3.3. For the Third Eigenvalue

The agglomeration schedule in table (4), shows which variables were combined at each stage of the clustering process. For example, in the first stage, variable 1 was combined with variable 5. The distance between the groups when combined was 5851.37. It also shows that the next stage at which this combined group was further combined with another cluster was stage 4.

Table (4). Agglomeration Schedule for the third eigenvalue of each of five organisms

As a result, cluster analysis based on the third eigenvalue shows that the first connection is between E. coli and Wheat. The second connection is between Rat and Grasshopper. The third connection is between Rat and Grasshopper from the first hand and Human on the other. The fourth connection is between Rat and Grasshopper and Human from the first hand and E. coli and Wheat on the other. Table (4) and figures 6 and 7 explain what we stated above.

Figure 6. The icicle plot according to the third eigenvalue of each of five organisms

Figure 7. Dendrogram according to the third eigenvalue of each of five organisms

It is clear that the clustering process based on the third eigenvalue differ, from the connection aspect, compared with clustering process based on the first and second eigenvalues.

3.4. For the Fourth Eigenvalue

The agglomeration schedule in table (5), shows which variables were combined at each stage of the clustering process. For example, in the first stage, variable 2 was combined with variable 4. The distance between the groups when combined was 7858.37. It also shows that the next stage at which this combined group was further combined with another cluster was stage 3.

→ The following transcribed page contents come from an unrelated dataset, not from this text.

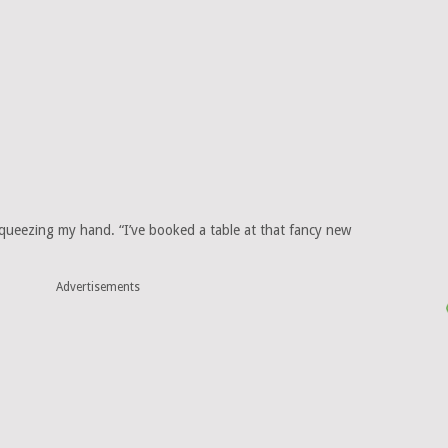
squeezing my hand. “I’ve booked a table at that fancy new
Advertisements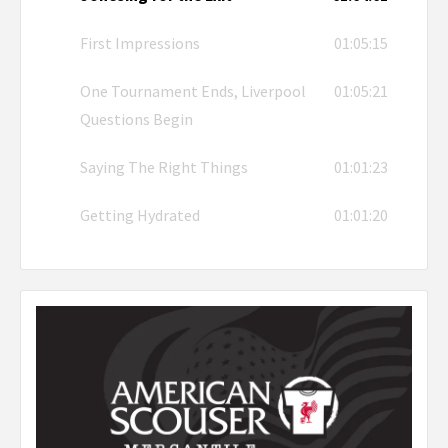
First Impressions
01:05:15
One Tournament Ends, Liverpool
01:05:21
Questions Begin
Saying The Right Things
01:01:23
Getting Hydrated
01:01:20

Table (5). Agglomeration Schedule for the fourth eigenvalue of each of five organisms

As a result, cluster analysis based on the fourth eigenvalue shows that the first connection is between E. coli and Wheat. The second connection is between Human and Grasshopper. The third connection is between Human and Grasshopper from the first hand and Rat on the other. The fourth connection is between Human and Grasshopper and Rat from the first hand and E. coli and Wheat on the other. Table (5) and figures 8 and 9 explain what we stated above.

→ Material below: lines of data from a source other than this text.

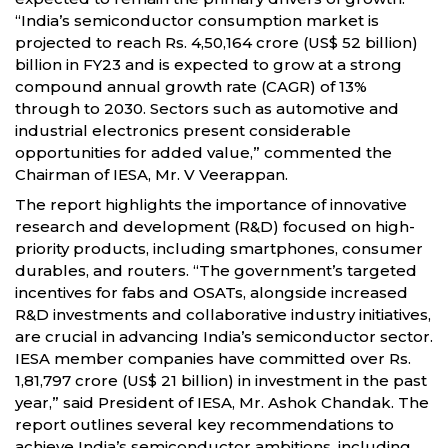
“India’s semiconductor consumption market is
projected to reach Rs. 4,50,164 crore (US$ 52 billion)
billion in FY23 and is expected to grow at a strong
compound annual growth rate (CAGR) of 13%
through to 2030. Sectors such as automotive and
industrial electronics present considerable
opportunities for added value,” commented the
Chairman of IESA, Mr. V Veerappan.
The report highlights the importance of innovative
research and development (R&D) focused on high-
priority products, including smartphones, consumer
durables, and routers. “The government’s targeted
incentives for fabs and OSATs, alongside increased
R&D investments and collaborative industry initiatives,
are crucial in advancing India’s semiconductor sector.
IESA member companies have committed over Rs.
1,81,797 crore (US$ 21 billion) in investment in the past
year,” said President of IESA, Mr. Ashok Chandak. The
report outlines several key recommendations to
achieve India’s semiconductor ambitions, including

Figure 8. The icicle plot according to the fourth eigenvalue of each of five organisms

Figure 9. Dendrogram according to the fourth eigenvalue of each of five organisms

It is clear that the clustering process based on the third eigenvalue differ, from the connection aspect, compared with clustering process based on the first, second and third eigenvalues.

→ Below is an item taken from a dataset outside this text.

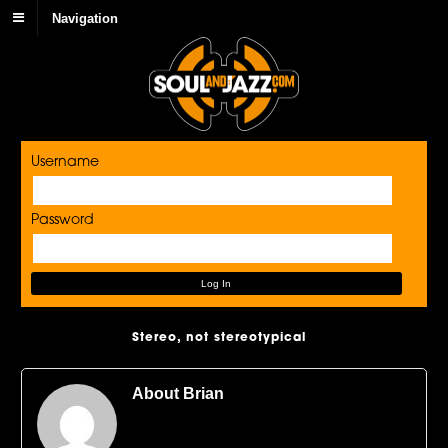
Navigation
Username
Password
Stereo, not stereotypical
About Brian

We concluded that, the clustering process is different relatively depending on each one of the eigenvalues to the other, both in terms of the connection or in terms of distances values calculated for this purpose. This is a source of power of this research, as it will increase the necessary tests to distinguish between organisms according to the criteria under consideration and then increase the robustness of decision.

As further studies in future and next related research, another empirical studies should be done for other organisms and statistical methods by using the point of view adopted here. In addition, aspects stated here must be used for applied situations for DNA sequences discrimination.